Exercise directions: Give back every entry precisely as written, without any of the images.

Data for the task:
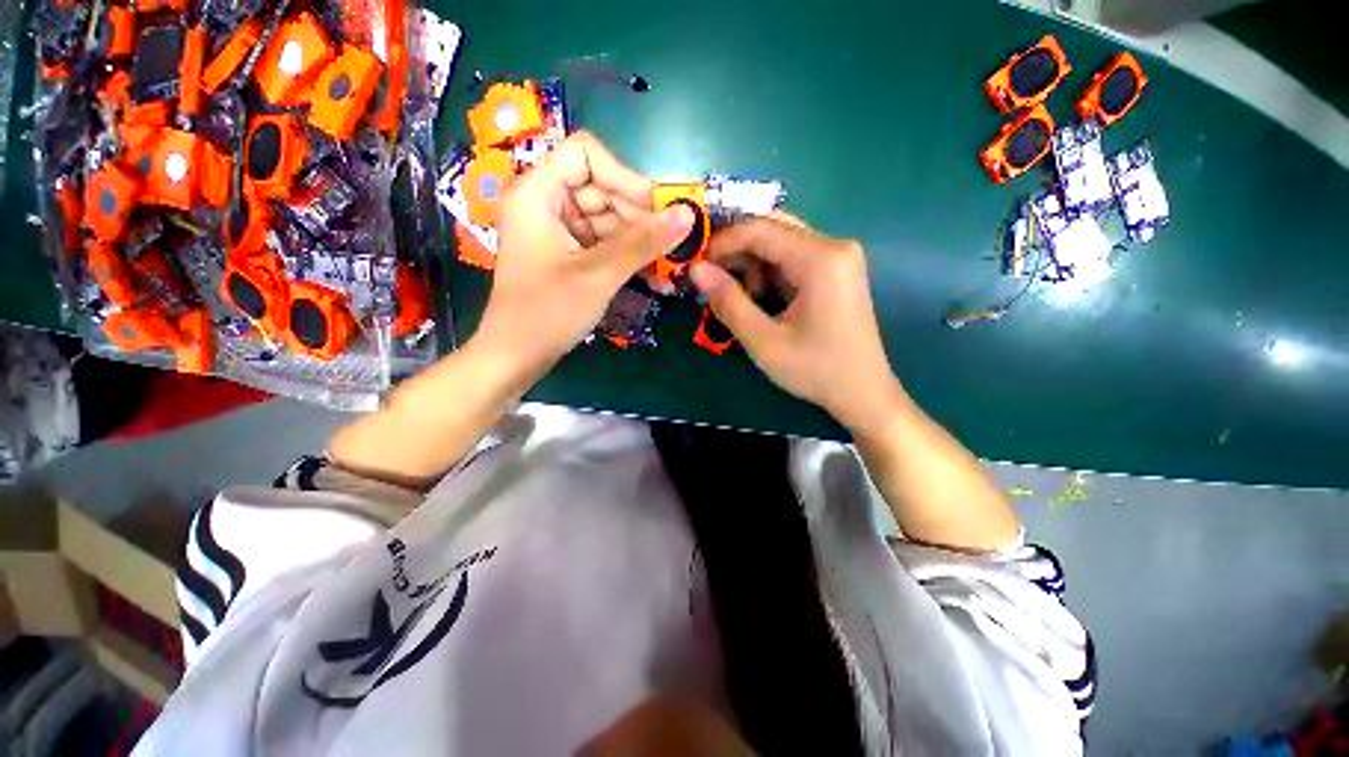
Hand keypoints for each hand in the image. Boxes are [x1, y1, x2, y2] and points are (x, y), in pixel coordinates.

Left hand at [473, 132, 694, 383]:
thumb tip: (687, 214)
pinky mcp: (566, 254)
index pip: (586, 154)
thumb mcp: (599, 274)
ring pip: (606, 217)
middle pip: (601, 187)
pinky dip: (626, 255)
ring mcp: (556, 230)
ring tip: (667, 264)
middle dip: (637, 215)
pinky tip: (653, 273)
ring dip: (638, 239)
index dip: (624, 177)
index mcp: (538, 192)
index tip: (655, 210)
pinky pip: (602, 242)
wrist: (517, 355)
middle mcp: (545, 203)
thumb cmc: (548, 311)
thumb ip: (644, 242)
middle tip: (669, 244)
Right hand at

Result for this task:
Hand keypoints for each hand in the image. Boxes are [x1, y1, x2, y2] and points are (x, y), in pixel coordinates.

Left hand at [473, 132, 694, 383]:
thumb tip: (687, 214)
pinky mcp: (566, 254)
index pip: (586, 154)
thumb mcp: (599, 274)
ring pip: (606, 217)
middle pip: (601, 187)
pinky dip: (626, 255)
ring mcp: (556, 230)
ring tip: (667, 264)
middle dip: (637, 215)
pinky tip: (653, 273)
ring dip: (638, 239)
index dip: (624, 177)
index mcp: (538, 192)
index tip: (655, 210)
pinky pip: (602, 242)
wrist: (517, 355)
middle mcp: (545, 203)
thumb cmc: (548, 311)
thumb ip: (644, 242)
middle tip: (669, 244)
Right hand at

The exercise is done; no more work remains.